Exceptions or longjmp() Across Client C/C++ Code

So there's a somewhat uncomfortable issue in using the API, of what to do if an abrupt failure happens.

void my_c_function(int x) {
    char* memory = malloc(1020);
    ...
    rebElide("append 1020", rebI(x));  // can't append to integers, FAILs
}

Currently what happens in this situation depends on whether you're in the body of an API native which is being invoked by the trampoline or not. If you're not, the program just terminates. If you are, then there will be a longjmp or C++ exception (based on which you built with) thrown up the stack which gets caught at the trampoline layer of the API native invocation, and then propagated by that.

Either way you'll get a memory leak. :roll_eyes:

Every API Could Return Failure Values

Then you would be forced to check it:

Value* abrupt;
Value* result = rebValue(&abrupt, "append 1020", rebI(x));
if (abrupt) {  // an ERROR! value, we'd presume
    free(memory);
    /* handle error */
}

Currently if you want to do something like this, there are tools like ENRESCUE, which will give you an ERROR! if there's a failure, or a ^META of whatever else:

Value* meta = rebValue("sys.util/enrescue [append 1020", rebI(x), "]");
if (rebUnboxLogic("error?", meta")) {
    free(memory);
    /* handle error */
}
Value* result = rebValue(meta);  // evaluating meta will unmeta it

So yes, we could make that easier...and should:

Value* value;
Value* error = rebRescue(&value, "append 1020", rebI(x));
if (error) {
    free(memory);
    /* handle error */
}
/* use value, corrupt if error was non-null */

The API is built programmatically, so there's no real reason it couldn't have a Rescue variation for every entry point:

int result;
Value* error = rebRescueUnboxInteger(&result, ...);

I... guess we could do that. :face_with_diagonal_mouth: It's a bit unfortunate that you have to make separate entry points in C for all of these things. JavaScript can have interface modifiers:

const [error, result] = reb.Rescue.UnboxInteger(...);

But Let's Say You Don't Want That...

What if you want plain old rebElide(), not rebRescueElide(), and you want something automatic to happen.

The API exports C functions that are declared with extern "C". This means they cannot throw C++ exceptions. So if you want C++ exceptions so your code is unwound properly, that would have to be done in an inline wrapper of some kind, kind of like:

inline void rebElide(...) {  // not extern "C"
    Value* error = rebRescueElide(...);  // extern "C", can't throw
    if (error)
        throw error;  // throw is legal in non-extern "C" (if C++)
}

But then, rebFunction() would have to do its own exception handling to intercept these throws so you didn't cross the interpreter stack. It's doable.

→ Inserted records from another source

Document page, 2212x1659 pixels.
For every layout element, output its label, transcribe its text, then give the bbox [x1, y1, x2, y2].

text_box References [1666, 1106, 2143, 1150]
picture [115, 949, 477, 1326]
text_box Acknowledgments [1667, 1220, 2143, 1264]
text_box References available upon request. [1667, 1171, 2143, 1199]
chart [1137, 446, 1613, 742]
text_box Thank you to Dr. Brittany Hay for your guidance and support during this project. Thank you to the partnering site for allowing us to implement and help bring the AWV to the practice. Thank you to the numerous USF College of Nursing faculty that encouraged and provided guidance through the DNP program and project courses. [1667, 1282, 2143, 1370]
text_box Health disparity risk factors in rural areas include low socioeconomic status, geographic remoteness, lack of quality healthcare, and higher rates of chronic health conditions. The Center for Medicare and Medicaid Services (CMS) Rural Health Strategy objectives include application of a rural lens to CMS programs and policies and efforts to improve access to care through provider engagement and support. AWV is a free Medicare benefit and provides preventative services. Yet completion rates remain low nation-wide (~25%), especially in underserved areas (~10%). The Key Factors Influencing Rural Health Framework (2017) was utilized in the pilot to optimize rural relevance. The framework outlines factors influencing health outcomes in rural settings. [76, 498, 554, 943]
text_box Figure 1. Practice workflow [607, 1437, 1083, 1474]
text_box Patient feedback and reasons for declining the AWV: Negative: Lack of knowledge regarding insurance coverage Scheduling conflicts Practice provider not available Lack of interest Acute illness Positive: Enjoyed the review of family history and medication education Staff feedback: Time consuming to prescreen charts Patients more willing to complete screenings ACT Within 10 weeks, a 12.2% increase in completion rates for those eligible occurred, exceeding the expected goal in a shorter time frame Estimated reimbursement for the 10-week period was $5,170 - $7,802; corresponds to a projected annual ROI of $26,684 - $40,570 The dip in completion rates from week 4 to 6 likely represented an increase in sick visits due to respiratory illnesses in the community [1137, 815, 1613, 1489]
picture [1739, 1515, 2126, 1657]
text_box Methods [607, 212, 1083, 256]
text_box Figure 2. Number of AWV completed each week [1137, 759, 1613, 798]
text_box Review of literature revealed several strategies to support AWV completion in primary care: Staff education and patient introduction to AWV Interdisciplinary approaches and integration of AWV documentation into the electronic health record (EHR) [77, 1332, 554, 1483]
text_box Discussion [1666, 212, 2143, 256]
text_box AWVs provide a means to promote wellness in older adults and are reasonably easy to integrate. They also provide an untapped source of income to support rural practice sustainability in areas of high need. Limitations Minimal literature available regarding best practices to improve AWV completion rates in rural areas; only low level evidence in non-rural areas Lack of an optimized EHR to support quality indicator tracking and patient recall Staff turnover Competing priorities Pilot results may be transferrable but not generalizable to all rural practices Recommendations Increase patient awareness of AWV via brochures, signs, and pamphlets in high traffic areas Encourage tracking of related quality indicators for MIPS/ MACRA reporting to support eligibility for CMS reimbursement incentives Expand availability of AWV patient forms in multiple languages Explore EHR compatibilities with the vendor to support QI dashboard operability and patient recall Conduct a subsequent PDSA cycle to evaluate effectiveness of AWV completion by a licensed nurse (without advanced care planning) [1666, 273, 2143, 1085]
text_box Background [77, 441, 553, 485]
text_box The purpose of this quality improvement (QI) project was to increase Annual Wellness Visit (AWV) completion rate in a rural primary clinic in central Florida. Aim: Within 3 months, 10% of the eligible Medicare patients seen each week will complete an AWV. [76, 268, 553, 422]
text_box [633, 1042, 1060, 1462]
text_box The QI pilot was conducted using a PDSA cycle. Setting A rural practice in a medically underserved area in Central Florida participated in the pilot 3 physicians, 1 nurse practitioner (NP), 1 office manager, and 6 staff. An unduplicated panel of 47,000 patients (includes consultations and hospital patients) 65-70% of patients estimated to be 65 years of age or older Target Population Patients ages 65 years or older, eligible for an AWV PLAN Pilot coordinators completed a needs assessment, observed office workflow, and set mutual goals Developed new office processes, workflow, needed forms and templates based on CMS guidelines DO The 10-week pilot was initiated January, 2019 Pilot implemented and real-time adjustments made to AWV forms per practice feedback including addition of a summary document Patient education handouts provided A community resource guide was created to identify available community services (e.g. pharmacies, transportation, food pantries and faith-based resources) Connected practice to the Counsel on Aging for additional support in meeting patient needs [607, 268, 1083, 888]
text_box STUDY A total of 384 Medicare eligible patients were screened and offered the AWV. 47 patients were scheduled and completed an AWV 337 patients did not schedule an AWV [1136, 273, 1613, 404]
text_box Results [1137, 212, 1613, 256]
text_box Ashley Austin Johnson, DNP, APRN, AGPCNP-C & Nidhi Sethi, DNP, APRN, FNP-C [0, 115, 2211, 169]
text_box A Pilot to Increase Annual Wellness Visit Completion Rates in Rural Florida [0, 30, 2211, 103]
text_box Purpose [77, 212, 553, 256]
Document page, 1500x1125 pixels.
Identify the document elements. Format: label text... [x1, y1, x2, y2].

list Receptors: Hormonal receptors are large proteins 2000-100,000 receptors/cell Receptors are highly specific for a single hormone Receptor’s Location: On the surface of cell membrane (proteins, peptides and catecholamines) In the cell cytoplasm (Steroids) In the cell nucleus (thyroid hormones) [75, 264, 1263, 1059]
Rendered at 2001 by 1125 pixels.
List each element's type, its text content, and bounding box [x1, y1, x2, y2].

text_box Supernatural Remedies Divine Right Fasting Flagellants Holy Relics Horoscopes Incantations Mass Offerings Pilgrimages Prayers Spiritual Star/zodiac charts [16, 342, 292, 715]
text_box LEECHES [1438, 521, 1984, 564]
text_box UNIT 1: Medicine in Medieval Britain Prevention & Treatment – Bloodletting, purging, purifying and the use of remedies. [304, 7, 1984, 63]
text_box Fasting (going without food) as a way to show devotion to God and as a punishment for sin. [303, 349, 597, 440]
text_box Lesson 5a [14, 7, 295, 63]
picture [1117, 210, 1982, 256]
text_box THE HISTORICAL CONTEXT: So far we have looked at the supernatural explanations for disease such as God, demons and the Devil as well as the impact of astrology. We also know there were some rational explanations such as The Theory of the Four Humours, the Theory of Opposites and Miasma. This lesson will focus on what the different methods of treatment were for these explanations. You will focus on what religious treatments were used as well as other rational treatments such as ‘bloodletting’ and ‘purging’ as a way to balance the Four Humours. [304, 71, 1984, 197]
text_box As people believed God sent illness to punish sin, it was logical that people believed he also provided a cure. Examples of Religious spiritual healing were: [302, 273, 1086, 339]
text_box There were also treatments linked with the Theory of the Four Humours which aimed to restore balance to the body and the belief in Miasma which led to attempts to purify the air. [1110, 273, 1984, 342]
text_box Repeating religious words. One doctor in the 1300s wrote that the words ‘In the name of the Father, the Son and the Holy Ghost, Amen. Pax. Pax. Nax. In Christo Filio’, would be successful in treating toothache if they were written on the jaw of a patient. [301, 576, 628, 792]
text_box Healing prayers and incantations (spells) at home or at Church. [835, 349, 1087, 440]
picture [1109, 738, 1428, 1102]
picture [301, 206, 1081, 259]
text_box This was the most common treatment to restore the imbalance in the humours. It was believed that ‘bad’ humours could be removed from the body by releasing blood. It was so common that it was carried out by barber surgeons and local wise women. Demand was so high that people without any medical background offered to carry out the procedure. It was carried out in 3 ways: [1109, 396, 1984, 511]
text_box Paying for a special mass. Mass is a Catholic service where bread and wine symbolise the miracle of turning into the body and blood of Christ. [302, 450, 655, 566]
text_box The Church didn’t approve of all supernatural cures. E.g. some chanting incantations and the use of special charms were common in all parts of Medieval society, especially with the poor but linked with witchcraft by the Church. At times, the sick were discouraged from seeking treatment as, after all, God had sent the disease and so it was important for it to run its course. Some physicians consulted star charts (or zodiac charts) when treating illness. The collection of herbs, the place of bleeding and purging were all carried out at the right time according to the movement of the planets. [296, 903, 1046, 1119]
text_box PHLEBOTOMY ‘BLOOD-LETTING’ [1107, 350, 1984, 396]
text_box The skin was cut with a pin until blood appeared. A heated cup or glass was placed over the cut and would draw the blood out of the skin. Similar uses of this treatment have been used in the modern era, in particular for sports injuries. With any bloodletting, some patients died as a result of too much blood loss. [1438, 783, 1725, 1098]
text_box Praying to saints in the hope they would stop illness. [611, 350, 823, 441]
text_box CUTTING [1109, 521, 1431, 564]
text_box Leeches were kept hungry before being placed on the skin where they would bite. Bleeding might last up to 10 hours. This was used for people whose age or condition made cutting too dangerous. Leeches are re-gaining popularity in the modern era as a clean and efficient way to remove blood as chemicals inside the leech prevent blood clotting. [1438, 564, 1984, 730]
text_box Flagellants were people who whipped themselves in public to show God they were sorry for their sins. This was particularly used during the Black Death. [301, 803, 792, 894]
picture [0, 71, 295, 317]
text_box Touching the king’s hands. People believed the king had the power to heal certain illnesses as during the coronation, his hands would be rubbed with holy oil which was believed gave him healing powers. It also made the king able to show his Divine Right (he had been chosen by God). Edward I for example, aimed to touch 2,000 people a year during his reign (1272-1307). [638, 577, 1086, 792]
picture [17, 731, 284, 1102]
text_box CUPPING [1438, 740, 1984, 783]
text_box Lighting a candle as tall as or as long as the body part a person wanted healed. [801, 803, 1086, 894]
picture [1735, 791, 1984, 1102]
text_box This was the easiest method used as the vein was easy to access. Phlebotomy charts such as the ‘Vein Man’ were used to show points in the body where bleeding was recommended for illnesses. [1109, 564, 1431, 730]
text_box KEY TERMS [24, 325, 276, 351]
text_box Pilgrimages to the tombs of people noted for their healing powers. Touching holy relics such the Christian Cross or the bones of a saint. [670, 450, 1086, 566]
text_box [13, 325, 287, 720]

The other option is to use longjmp().

What Do Other Languages Do?

Well, one case would be Ruby, which has rb_rescue2(), rb_protect(), rb_ensure()...

http://silverhammermba.github.io/emberb/c/#rescue

These seem to be longjmp()-based, and nothing special. Won't work with C++.

That's actually where I adopted the term RESCUE from (in the sense used here, and SYS.UTIL/RESCUE).

Long ago I thought to mirror the Ruby API, but I don't think we need to. There doesn't need to be a special "Dangerous Function" type or routines to handle it. Instead we just say that your dangerous function is simply a rebFunction() which has a C function as its implementation. So we piggy-back on whatever exception handling protects that implementation.

Anyway, short term I've just made a new rebRescue() function implementing the better idea, and gotten rid of the very-very-old Ruby clone routines. More work is needed, but I do want an answer for being able to properly run destructors in C++ code.

Added Convenience: rebMalloc(), rebRealloc(), rebFree()...

For the sake of convenience, there is a memory allocator which lets you allocate memory that will be cleaned up automatically in case of a failure, and doesn't require destructors to do it. It's just taken care of when a failed frame is taken off the stack.

These actually back the memory with a BINARY! series, and are cleaned up by the same mechanics that clean up unmanaged series that are in flight when an internal error occurs.

Just an added thing, but better to use C++ constructs if you have a C++ codebase and if the API is tweaked to properly support destructors, which it should be able to do without needing to compile the interpreter itself as C++!